Before starting, it may be illustrative to take a look at the main code of the example, as well as the final result it produces:

dear imgui linux windows

// 1. Show the big demo window (Most of the sample code is in ImGui::ShowDemoWindow()! You can browse its code to learn more about Dear ImGui!).
if (show_demo_window)
    ImGui::ShowDemoWindow(&show_demo_window);

// 2. Show a simple window that we create ourselves. We use a Begin/End pair to create a named window.
{
    static float f = 0.0f;
    static int counter = 0;

    ImGui::Begin("Hello, world!");                          // Create a window called "Hello, world!" and append into it.

    ImGui::Text("This is some useful text.");               // Display some text (you can use a format strings too)
    ImGui::Checkbox("Demo Window", &show_demo_window);      // Edit bools storing our window open/close state
    ImGui::Checkbox("Another Window", &show_another_window);

    ImGui::SliderFloat("float", &f, 0.0f, 1.0f);            // Edit 1 float using a slider from 0.0f to 1.0f
    ImGui::ColorEdit3("clear color", (float*)&clear_color); // Edit 3 floats representing a color

    if (ImGui::Button("Button"))                            // Buttons return true when clicked (most widgets return true when edited/activated)
        counter++;
    ImGui::SameLine();
    ImGui::Text("counter = %d", counter);

    ImGui::Text("Application average %.3f ms/frame (%.1f FPS)", 1000.0f / io.Framerate, io.Framerate);
    ImGui::End();
}

// 3. Show another simple window.
if (show_another_window)
{
    ImGui::Begin("Another Window", &show_another_window);   // Pass a pointer to our bool variable (the window will have a closing button that will clear the bool when clicked)
    ImGui::Text("Hello from another window!");
    if (ImGui::Button("Close Me"))
        show_another_window = false;
    ImGui::End();
}

As you can see, it is a simple and compact code, especially compare it against other APIs or libraries to create user interfaces. For more information, at the end of the tutorial we leave the link to the official Dear ImGui repository, which contains more documentation about the library.

Quick start

We will use the official Dear ImGui example glfw-opengl3 as base.

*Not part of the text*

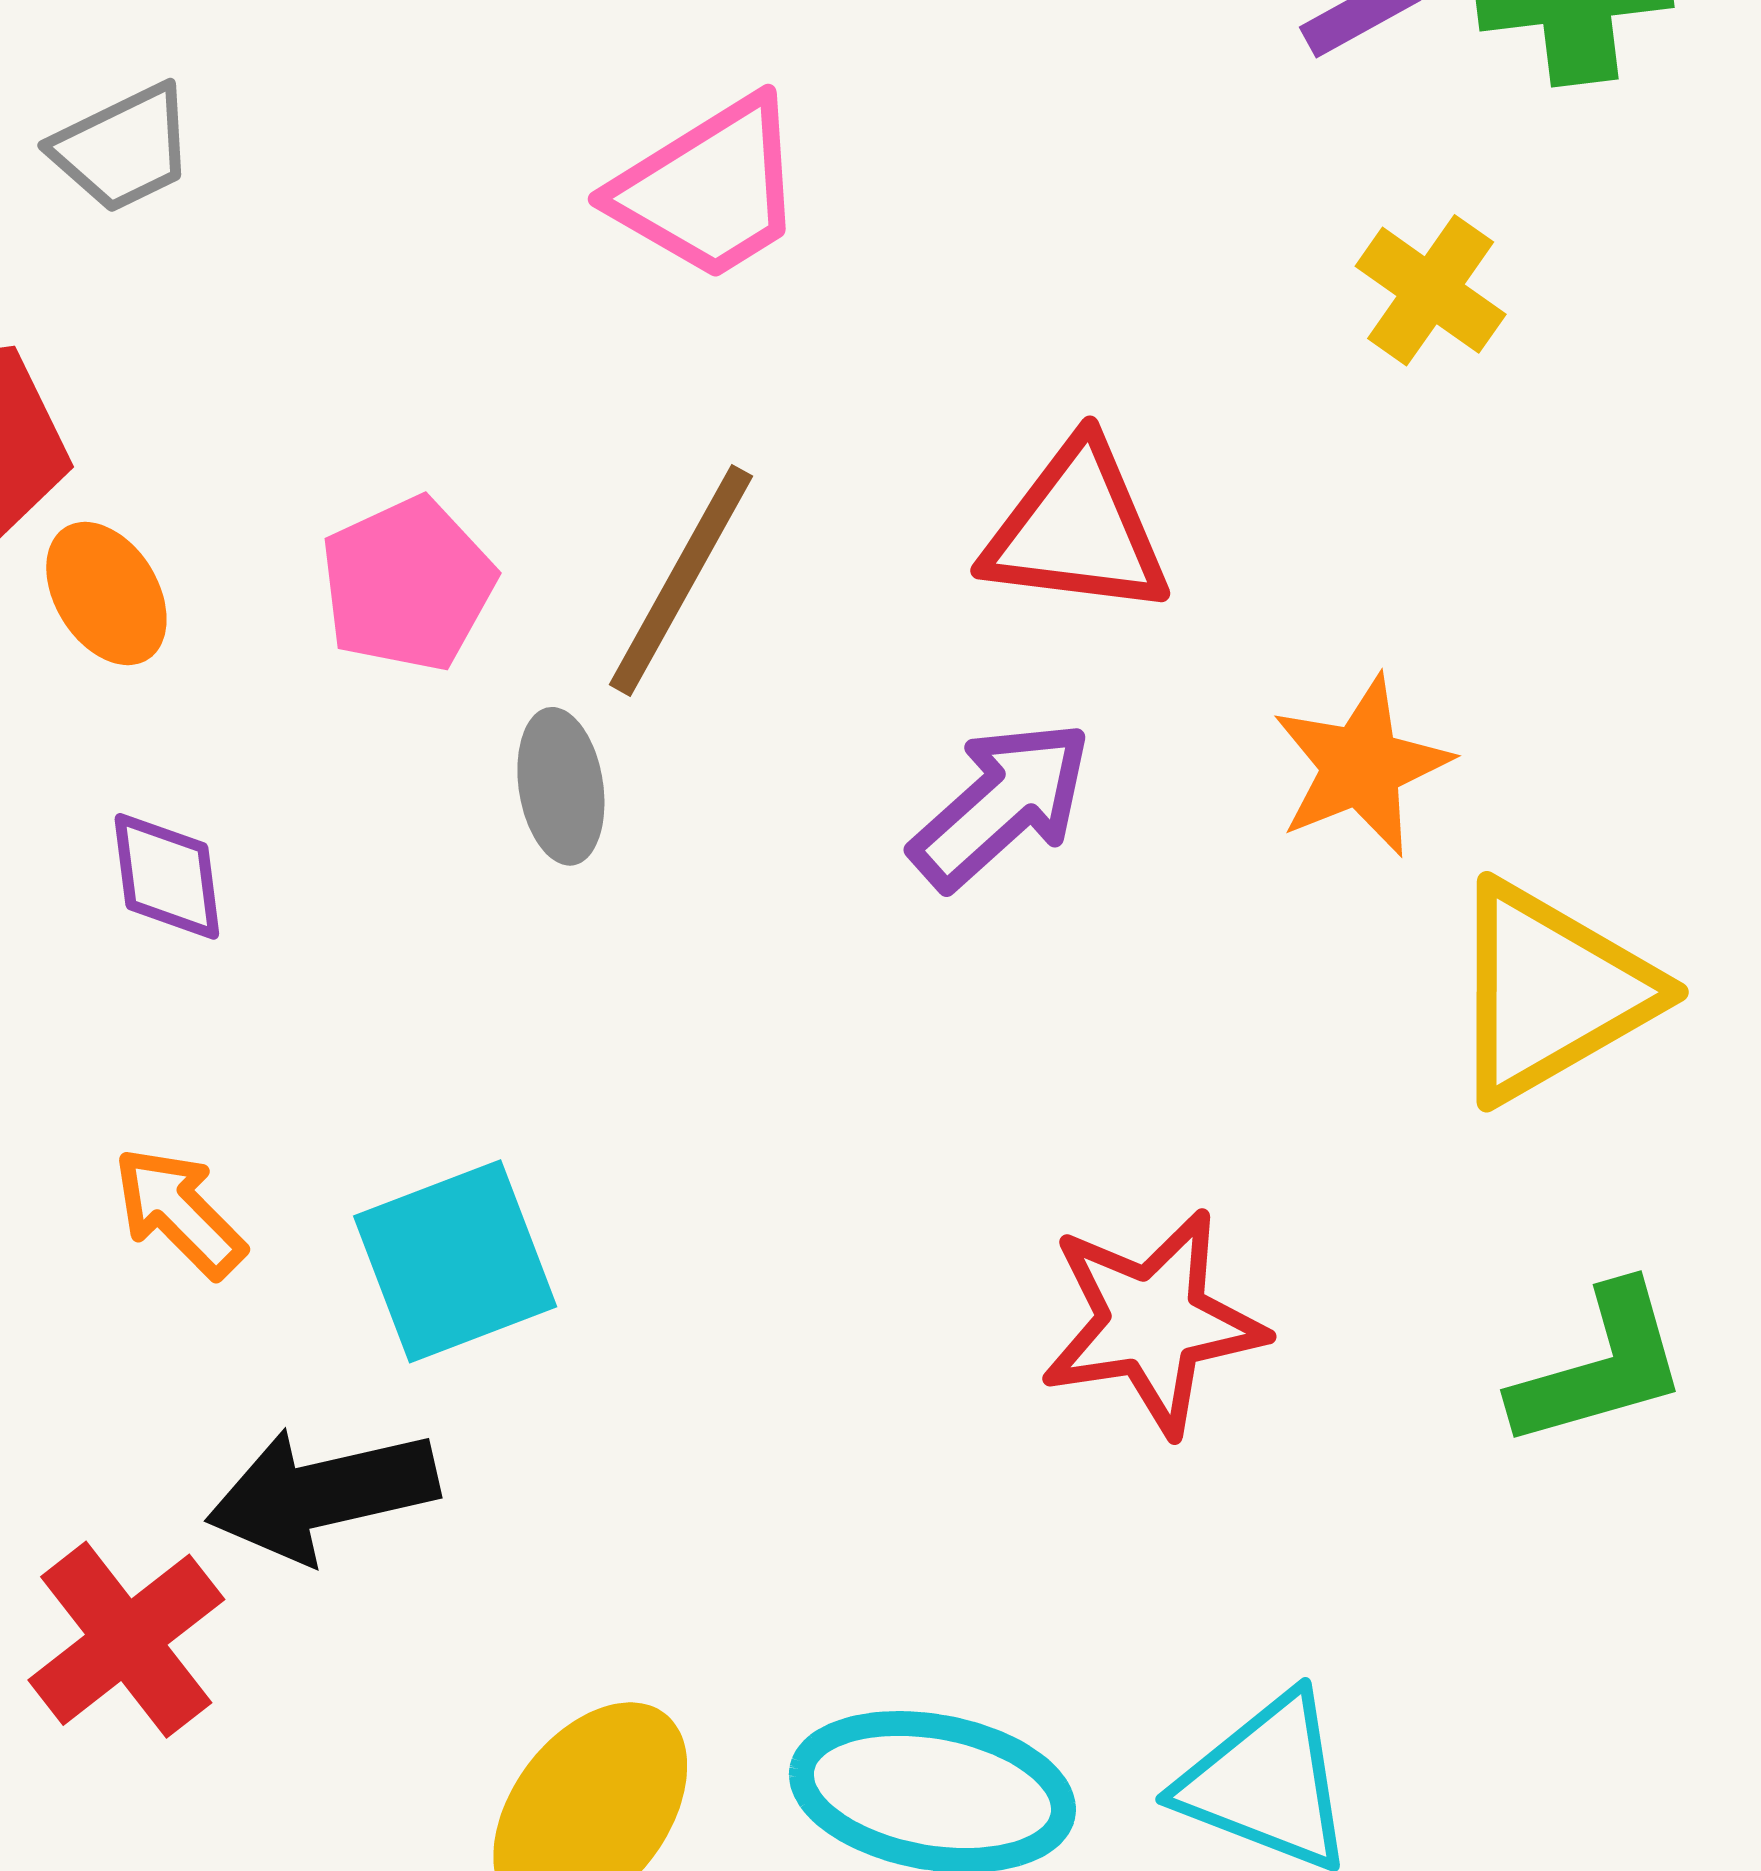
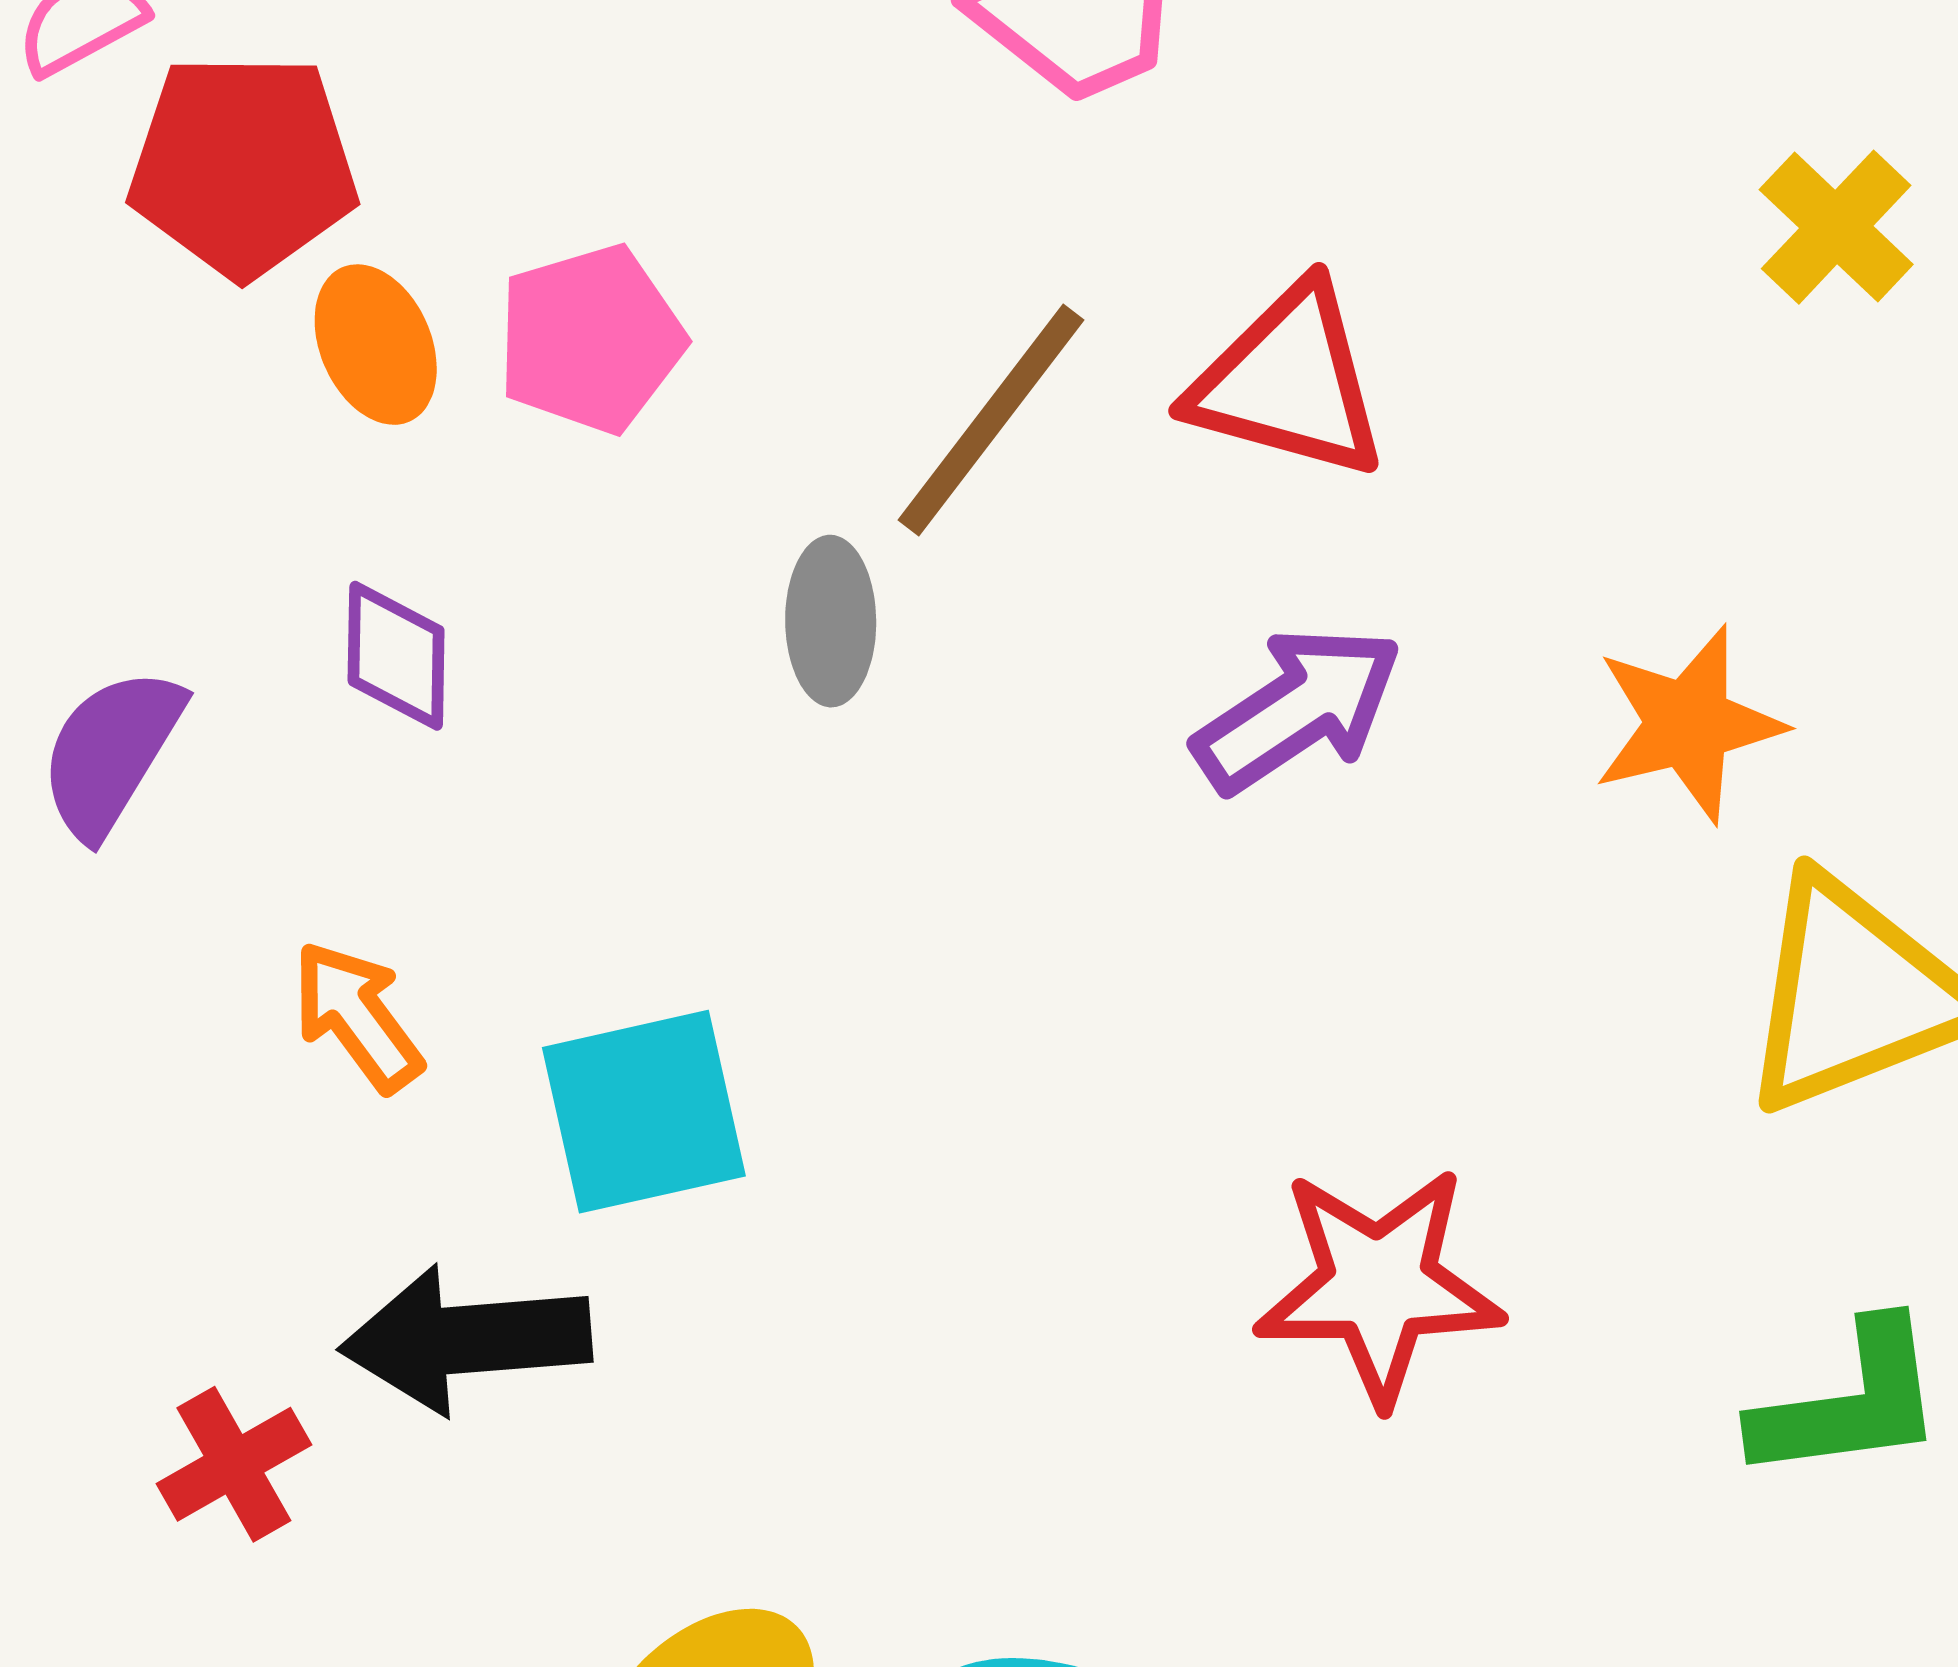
red triangle: (1077, 529) -> (1289, 382), moved
pink pentagon: (408, 584) -> (591, 339), moved
red cross: (126, 1640) -> (234, 1464), size x0.7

  1. Create a new Git repository.

  2. Inside the repo use the following command to add ImGui as a submodule:

    git submodule add https://github.com/ocornut/imgui.git 
    
  3. Create a file named main.cpp (link has file contents). This file contains the code that we’ve reviewed previously and additional instructions to create a window with GLFW.

Linux

  1. Create a file named Makefile (link has file contents).

  2. Install GLFW Development library, depending on your distribution this may vary, for example:

    • Fedora:

      sudo dnf install glfw-devel     
      
    • Ubuntu:

      apt-get install libglfw-dev     
      
  3. Execute make while in the project root. Inside bin/ we will find the compiled executable.

Windows

  1. Create a file named imgui-test.vcxproj (link has file contents).

  2. Download GLFW 64-bit pre-compiled binaries for Windows. Open zip file inside the folder glfw-3.3.8.bin.WIN64 and extract contents in the project folder win-libs/glfw (create any missing folders). In the end, it should look like this:

project library folder

Project is configured to run with Visual Studio 2022, in case that you want to use another version, edit imgui-test.vcxproj (searching for vc2022 and replacing it with any of the available versions, as seen in the previous image).

  1. Open the project with Visual Studio and run it.